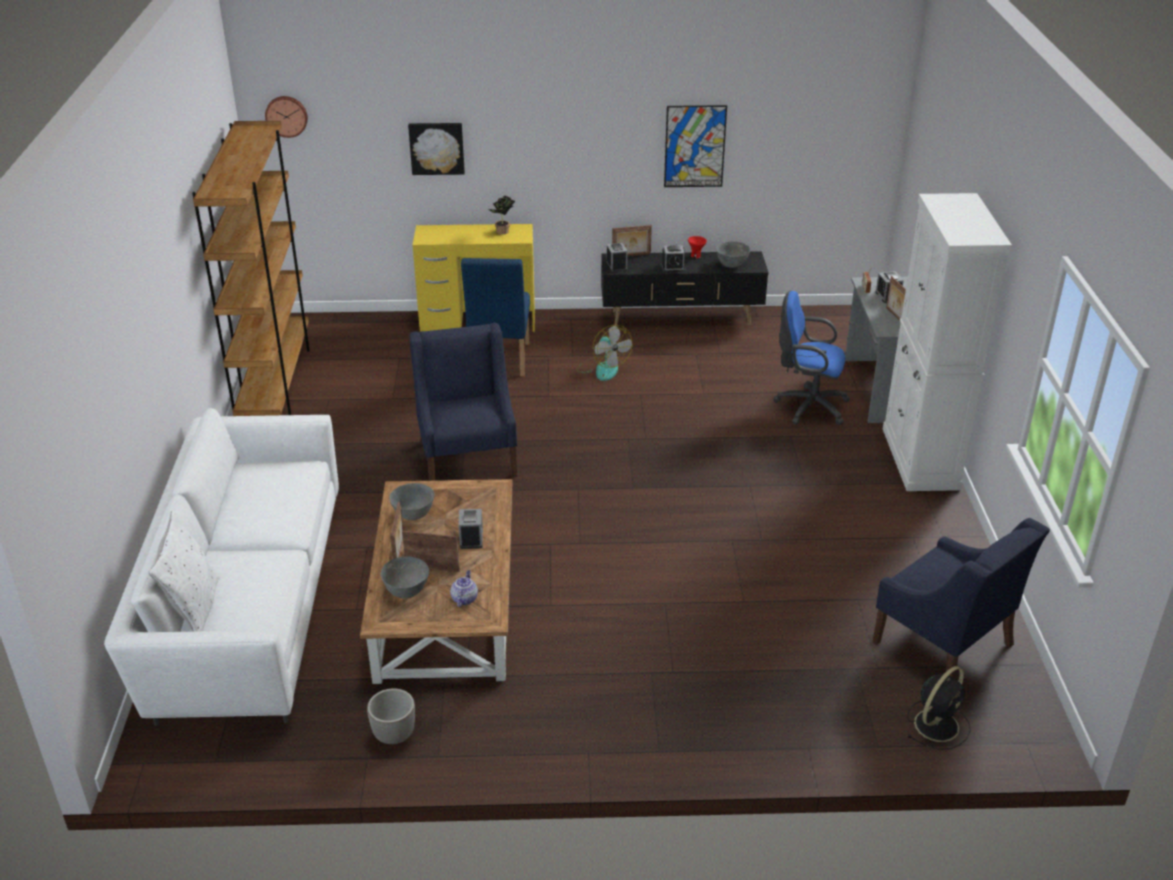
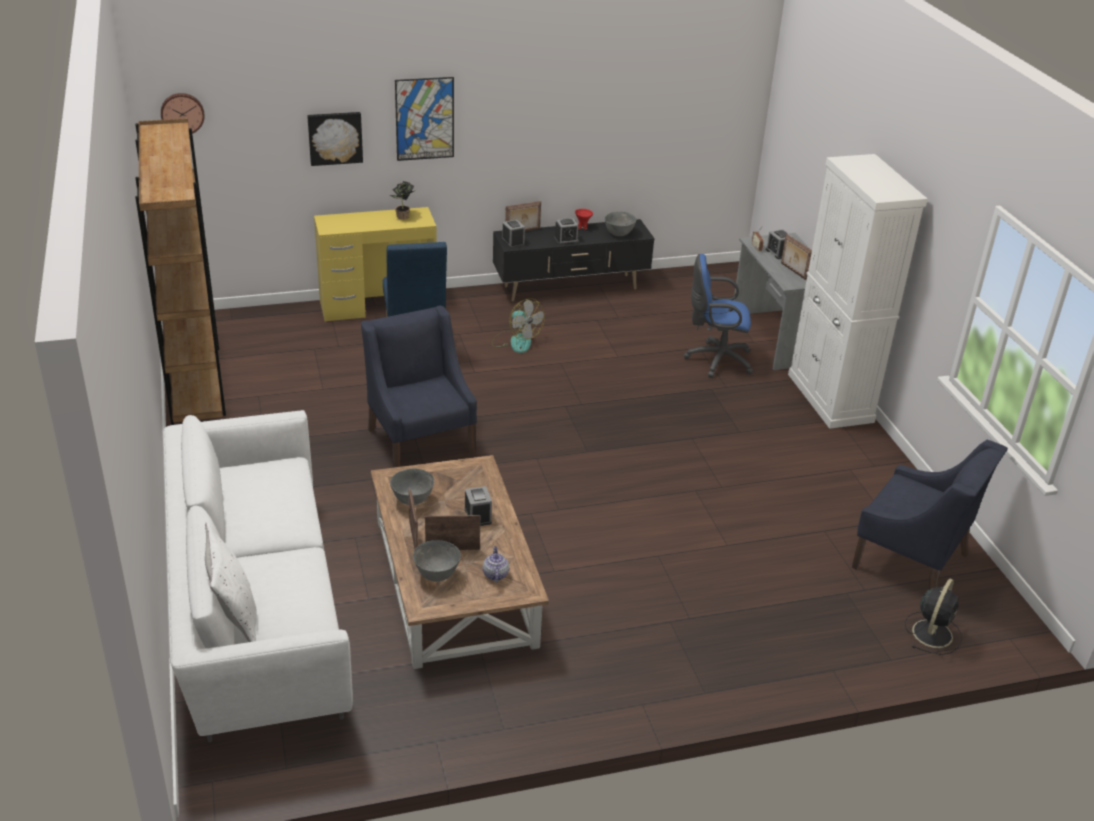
camera: 15 degrees left, 0 degrees up
planter [367,688,415,744] -> none
picture [664,105,727,187] -> picture moved to [395,77,454,161]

* _TASK_
Return the whole listing word for word, minus its pictures.

* _COMPLETED EXERCISE_
camera: 15 degrees left, 0 degrees up
planter [367,688,415,744] -> none
picture [664,105,727,187] -> picture moved to [395,77,454,161]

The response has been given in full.